▶ _Instructions for the task_:
The range runs from the line containing "pyautogui.click(840, 246)" to the last line of the entries. Copy that range exactly, omitting pictures.

▶ _Extracted entries_:
----------
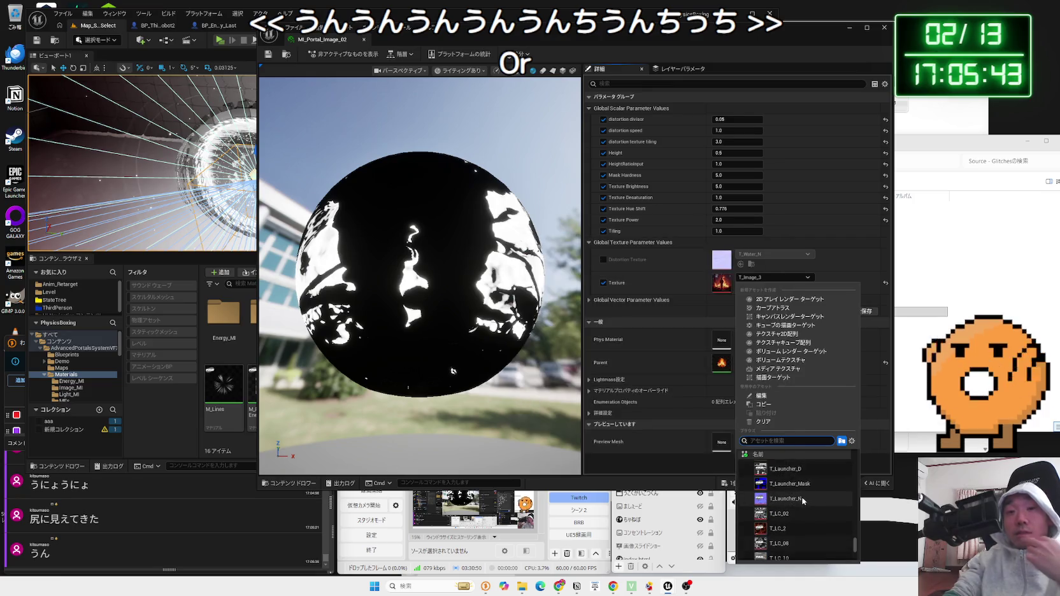
pyautogui.scroll(-3, 803, 510)
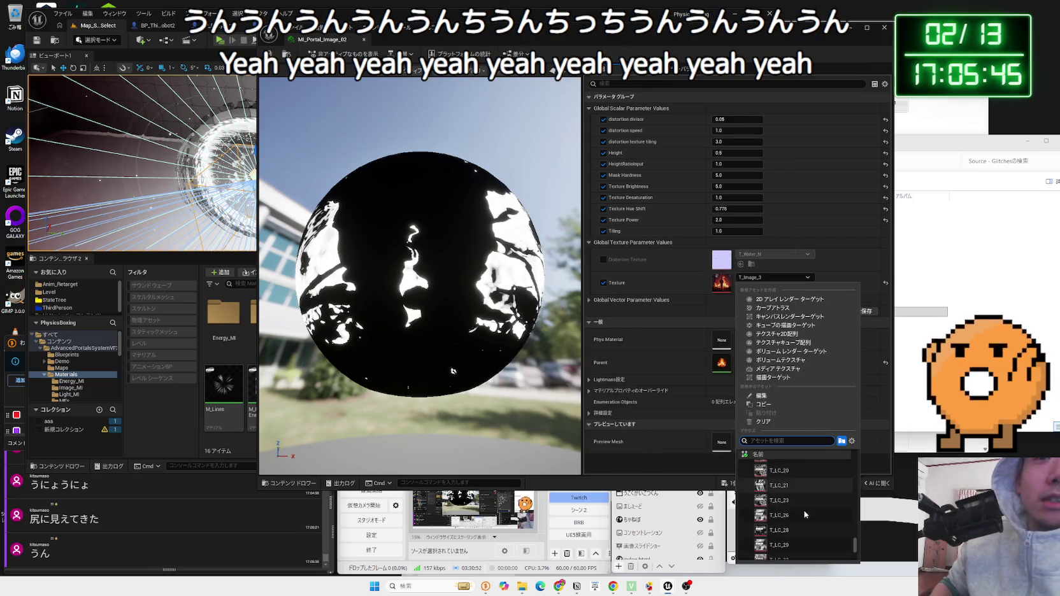
pyautogui.scroll(-2, 803, 510)
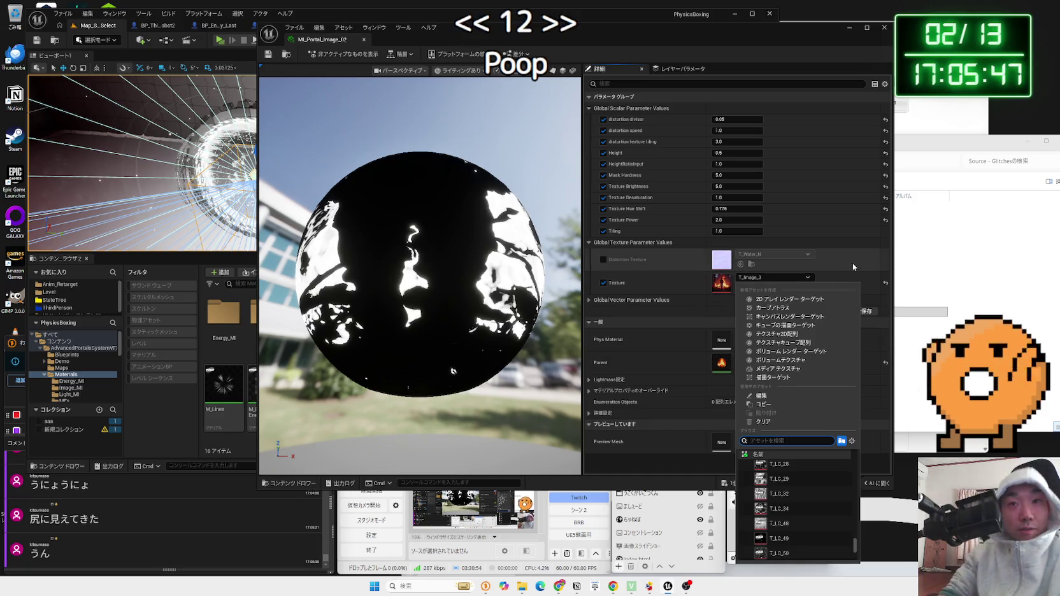
pyautogui.click(840, 246)
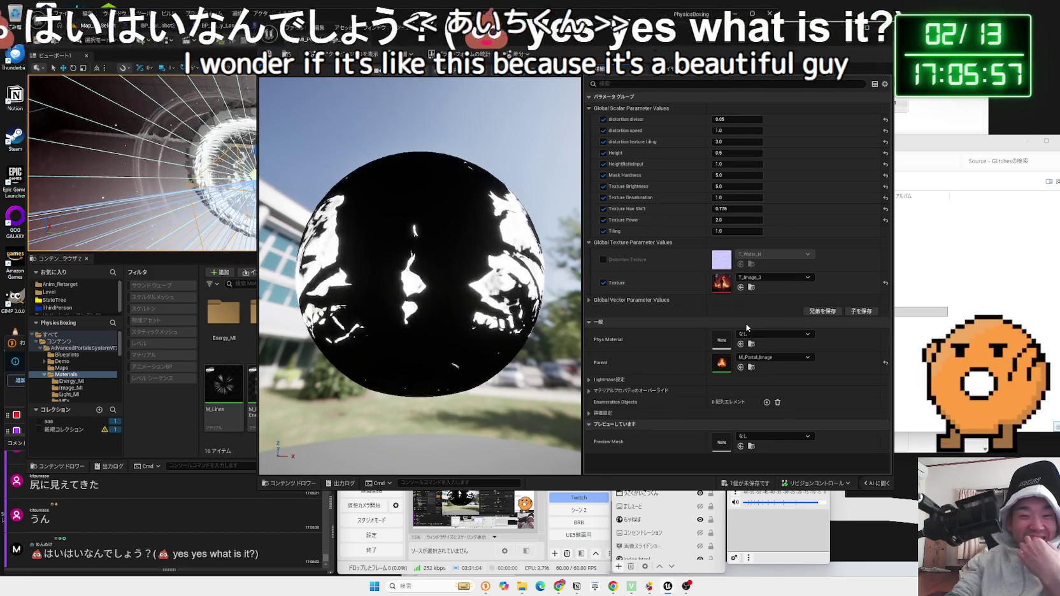
pyautogui.click(773, 277)
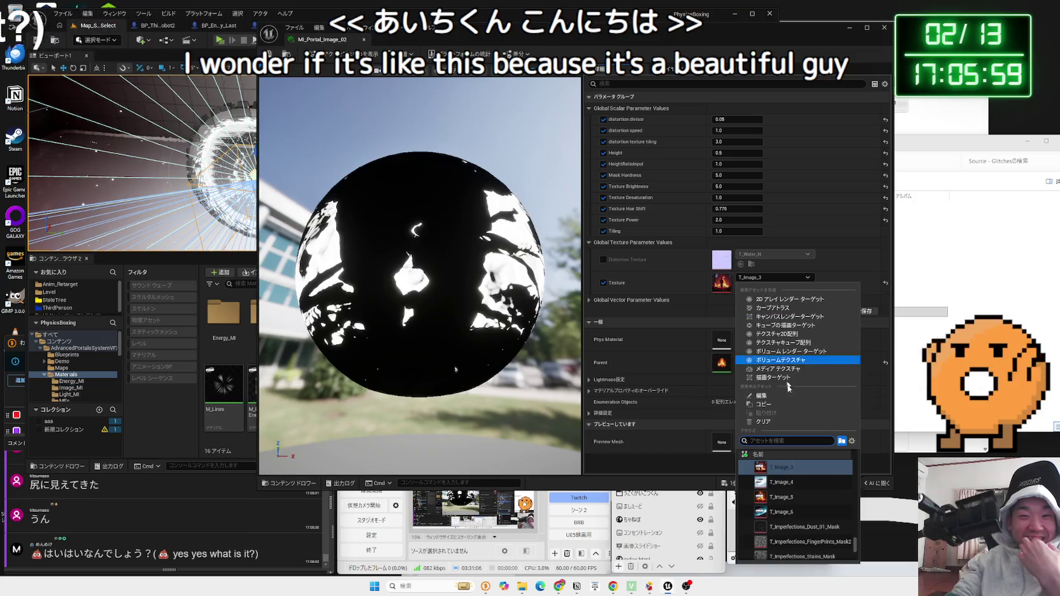
pyautogui.scroll(-5, 801, 474)
pyautogui.scroll(-1, 801, 484)
pyautogui.scroll(-1, 802, 500)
----------
▶ _Result below_:
pyautogui.click(840, 246)
pyautogui.click(773, 277)
pyautogui.scroll(-5, 801, 474)
pyautogui.scroll(-1, 801, 484)
pyautogui.scroll(-1, 802, 500)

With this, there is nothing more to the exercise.